Bahkan, lanjutnya, ”keuntungan itu cukup besar untuk mendanai proyek-proyek
utama seperti penciptaan jaringan Rel Kereta Api Negara Belanda pasca 1860-an
dan proyek-proyek yang memfokuskan pada transportasi yang menghubungkan
Amsterdam dan Rotterdam melalui laut.”
Tak mengherankan jika Belanda tak pernah bermaksud
menjadikan Indonesia merdeka. Membahas karya-karya Sutan Takdir Alisjahbana,
Gazali Dunia (2008) mengutip pernyataan Menteri Jajahan Belanda Hindrikus
Colijn (1933-37) pada 1930-an: ”Selama Gunung Mount Blanc berdiri, selama itu
Hindia Belanda tak pernah merdeka.” Ucapan Colijn ini bersifat ”ideologis”.
Sejarawan M C Ricklefs dalam A History of Modern Indonesia (1981) menyebutnya
sebagai a bitter opponent of Ethical ideas (seorang penentang sengit
gagasan-gagasan Politik Etis). Dan, karena pernah menjabat direktur
perusahaan minyak Shell Belanda, Colijn tentu sangat paham arti ekonomi bagi
negerinya dengan menjajah Indonesia.
Bagi bangsa ini, Sistem Tanam Paksa pengalaman keperihan
kolektif kemanusiaan. Dalam catatan Ricklefs, sistem ini telah melibatkan
rakyat dengan angka mencengangkan. Pada 1840, sebesar 57 persen dan pada 1850
sebesar 46 persen penduduk Jawa dimobilisasi untuk tujuan itu. Unsur ”paksa”

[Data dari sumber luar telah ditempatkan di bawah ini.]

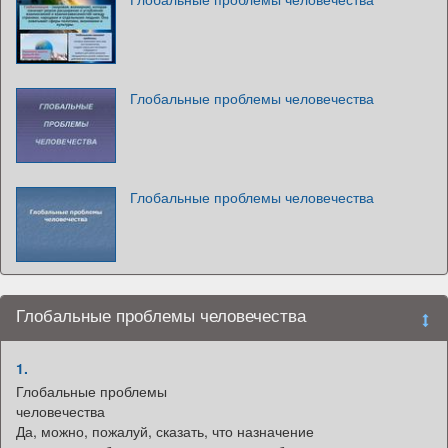
Глобальные проблемы человечества
Глобальные проблемы человечества
Глобальные проблемы человечества
1.
Глобальные проблемы
человечества
Да, можно, пожалуй, сказать, что назначение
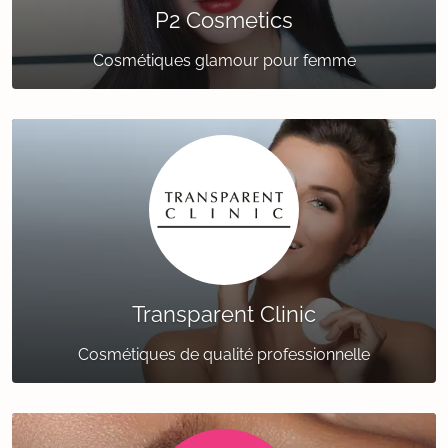
P2 Cosmetics
Cosmétiques glamour pour femme
Transparent Clinic
Cosmétiques de qualité professionnelle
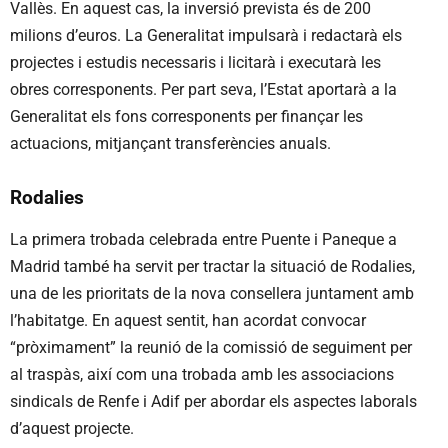
Vallès. En aquest cas, la inversió prevista és de 200
milions d’euros. La Generalitat impulsarà i redactarà els
projectes i estudis necessaris i licitarà i executarà les
obres corresponents. Per part seva, l’Estat aportarà a la
Generalitat els fons corresponents per finançar les
actuacions, mitjançant transferències anuals.
Rodalies
La primera trobada celebrada entre Puente i Paneque a
Madrid també ha servit per tractar la situació de Rodalies,
una de les prioritats de la nova consellera juntament amb
l’habitatge. En aquest sentit, han acordat convocar
“pròximament” la reunió de la comissió de seguiment per
al traspàs, així com una trobada amb les associacions
sindicals de Renfe i Adif per abordar els aspectes laborals
d’aquest projecte.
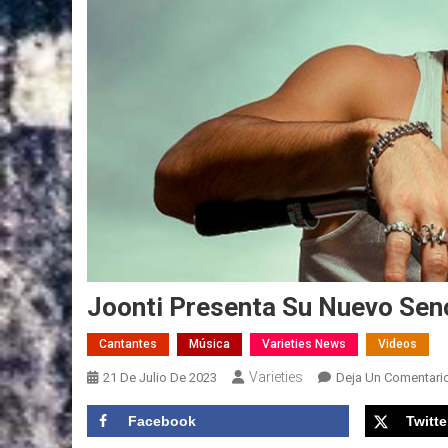
Joonti Presenta Su Nuevo Senc
Cantantes
Música
Varieties News
Videos
Varieties
21 De Julio De 2023
Deja Un Comentari
Facebook
Twitte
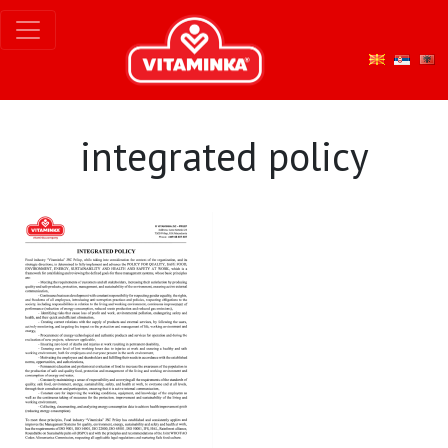
integrated policy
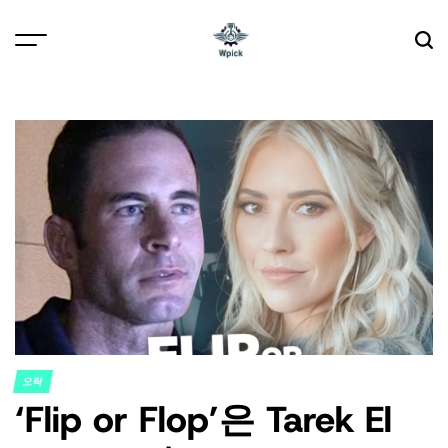
Skip
to
content
Wpick
오락
POSTED
‘Flip or Flop’은 Tarek El
IN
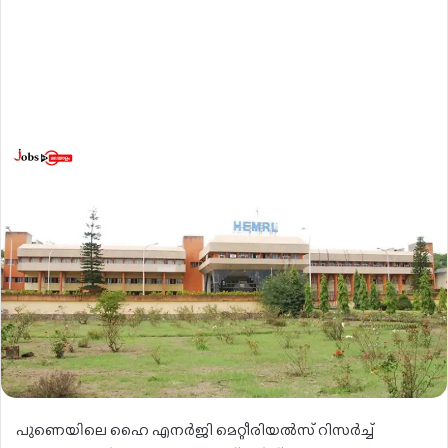
പുണെയിലെ ഹൈ എനർജി മെറ്റീരിയൽസ് റിസർച്ച്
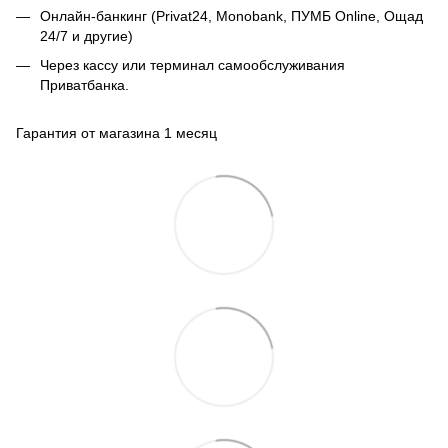
Онлайн-банкинг (Privat24, Monobank, ПУМБ Online, Ощад
24/7 и другие)
Через кассу или терминал самообслуживания
Приватбанка.
Гарантия от магазина 1 месяц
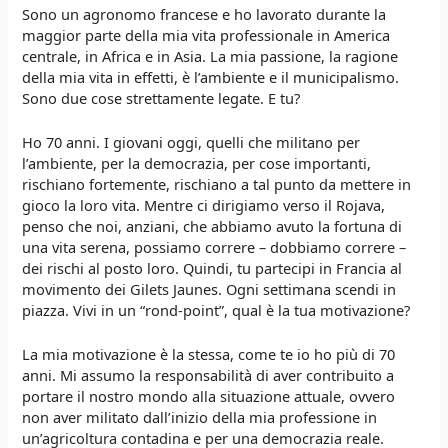
Sono un agronomo francese e ho lavorato durante la
maggior parte della mia vita professionale in America
centrale, in Africa e in Asia. La mia passione, la ragione
della mia vita in effetti, è l’ambiente e il municipalismo.
Sono due cose strettamente legate. E tu?
Ho 70 anni. I giovani oggi, quelli che militano per
l’ambiente, per la democrazia, per cose importanti,
rischiano fortemente, rischiano a tal punto da mettere in
gioco la loro vita. Mentre ci dirigiamo verso il Rojava,
penso che noi, anziani, che abbiamo avuto la fortuna di
una vita serena, possiamo correre – dobbiamo correre –
dei rischi al posto loro. Quindi, tu partecipi in Francia al
movimento dei Gilets Jaunes. Ogni settimana scendi in
piazza. Vivi in un “rond-point”, qual è la tua motivazione?
La mia motivazione è la stessa, come te io ho più di 70
anni. Mi assumo la responsabilità di aver contribuito a
portare il nostro mondo alla situazione attuale, ovvero
non aver militato dall’inizio della mia professione in
un’agricoltura contadina e per una democrazia reale.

dalam sistem ini menimbulkan kesengsaraan tak terperikan. Rakyat yang
dilibatkan, seperti dilaporkan Inspektur Sistem Tanam Paksa Vitalis
(1833-1838) pada 1851, tak lagi berbentuk manusia, melainkan, walking
skeletons (kerangka-kerangka berjalan). Mereka, ”dengan bersusah payah,
menyeret-nyeret diri dari satu ke tempat lain yang dalam proses itu kerap
dalam keadaan sekarat.”
Dalam laporan itu, Vitalis berterus terang mengakui: ”Jika tak menyaksikan sendiri, tentu saya
enggan melaporkannya.... Bahkan, korban-korban ini dapat dipergoki di jalan-jalan
ke arah Tasikmalaya, Garut, Arjawinangun dan Galo. Orang bahkan tak
mengacuhkannya!” Yang lebih menyakitkan adalah sikap anti-kemanusiaan di
dalamnya. Ketika Vitalis bertanya kepada bupati setempat, mengapa ia tidak
meminta mayat-mayat yang bertumbangan itu dikuburkan. Dengan seenaknya sang
bupati menjawab: ”Tiap malam, tubuh-tubuh itu akan diseret harimau.”
Membalikkan sejarah
Dengan fakta ini, bagaimana kita memahami program
kedaulatan atau ketahanan pangan dalam Jokowinomics dewasa ini? Jawabannya,
program itu usaha politik-ekonomi dan ”ideologi” serius membalikkan sejarah
keterjajahan dan kesengsaraan rakyat pada masa lalu. Ketahanan pangan bukan
saja identik menjaga kedaulatan bangsa, melainkan juga membebaskan rakyat
dari kesengsaraan.
Semangat inilah yang mengaum dalam ucapan Soekarno
(dikutip Ade Fitrianti, mahasiswi bimbingan saya di Pascasarjana UI, dalam
tesisnya ”Politik Impor Beras”, 2015), ketika berpidato di hadapan BPUPKI: ”Apa gunanya grondwet itu kalau tidak
dapat mengisi perutnya orang yang hendak mati kelaparan. Grondwet yang berisi
droits de l’homme et du citoyen itu tidak bisa menghilangkan kelaparan orang
miskin yang hendak mati kelaparan.” Dengan fakta sejarah dan
politik-ekonomi di atas, kita bisa mengerti, mengapa Soekarno melihat
ketahanan pangan (yang menghindari rakyat mati kelaparan) ”sederajat” dengan
UUD (Grondwet) yang berisi hak-hak asasi warga negara (droits de l’homme et du citoyen). Maka tak heran jika Jokowi kini
mengerahkan semua sumber daya, termasuk kaum militer, untuk menyukseskan
program kedaulatan pangan.
Tentu saja, di dalam beberapa hal, usaha ke arah itu telah
dirintis sebelumnya. Harus diakui program-program Kementerian Pertanian dan
otoritas-otoritas lain yang
berhubungan dengan pangan selama satu dekade ini telah mengarahkan usaha
mewujudkan kedaulatan pangan. Akan tetapi, pendekatan yang dilakukan bukan
saja lebih bersifat teknis, melainkan masih ditandai oleh besarnya arus impor
pangan. Data yang diajukan Kompas (23/12/2014) menguatkan sinyalemen ini.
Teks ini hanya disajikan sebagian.